​ATEC is about to be a happening thing.
The Senate committee report into the establishing legislation covers in detail the comprehensive criticism in just about all submissions of the commissions inadequate independence and acknowledges, “scope for the model to evolve through implementation and review.”
However, the committee concludes, “further delay in creating a steward would leave the sector without the guidance it urgently requires. Australia needs a body to provide long‑term direction for the tertiary sector, and these bills offer the most practical way to achieve that.”
The reports follows capitulation last month by all the university lobbies. As Vicki Thomson from the Group of Eight put it, “we will not be better off without an ATEC.”
Coalition senators demur, opposing the Bill outright, quoting submissions to the inquiry at length and warning, it lacks “legislative clarity, proper safeguards, and a credible demonstration that the proposed body will improve on existing frameworks.”
This means the government needs the support of the Greens which has enough votes for the Bill to pass. And it appears they will. The comrades’ dissenting report calls for the end of the Job Ready Graduates funding model but goes no further. That will occur when the Greens own bill to abolish JRG comes on. Otherwise the Greens propose eight amendments some of which the coalition might vote down.
They may not, for example, want ATEC investigating “student contributions” to course costs, which would remind the world JRG was created on the LNP’s watch. And the government might make concessions, calls for “clarity” in the regulatory role of TEQSA is surely not a bill-killer. Ditto on including “an explicit focus on research” in ATEC’s roles and allowing it investigate what it likes without direction from the Minister.
So, one way or another universities are going to get an ATEC. Not least because Education Minister Jason Clare wants one and people trust him. Independent ACT senator David Pocock explains in his committee statement, recommending 11 amendments, mostly like the Greens.

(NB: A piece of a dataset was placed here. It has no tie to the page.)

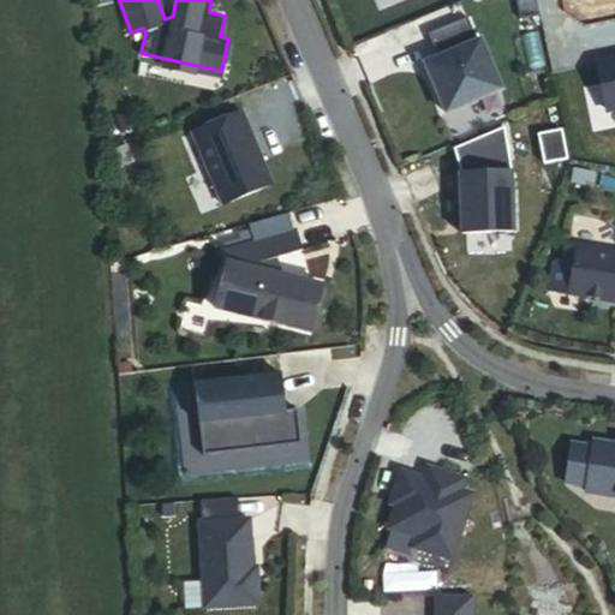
[(537,22),(533,0),(508,0),(513,25),(537,22)]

“The Albanese Government, and Education Minister, the Hon. Jason Clare MP in particular, deserves credit for continuing to pursue higher education reform over both their first, and now second terms of government. From establishing a legislated National Student Ombudsman to amending the rate of indexation on student debt and now legislating the Commission, these are key achievements that deserve appropriate recognition.”
Good-o, except Mr Clare will not be Minister for ever.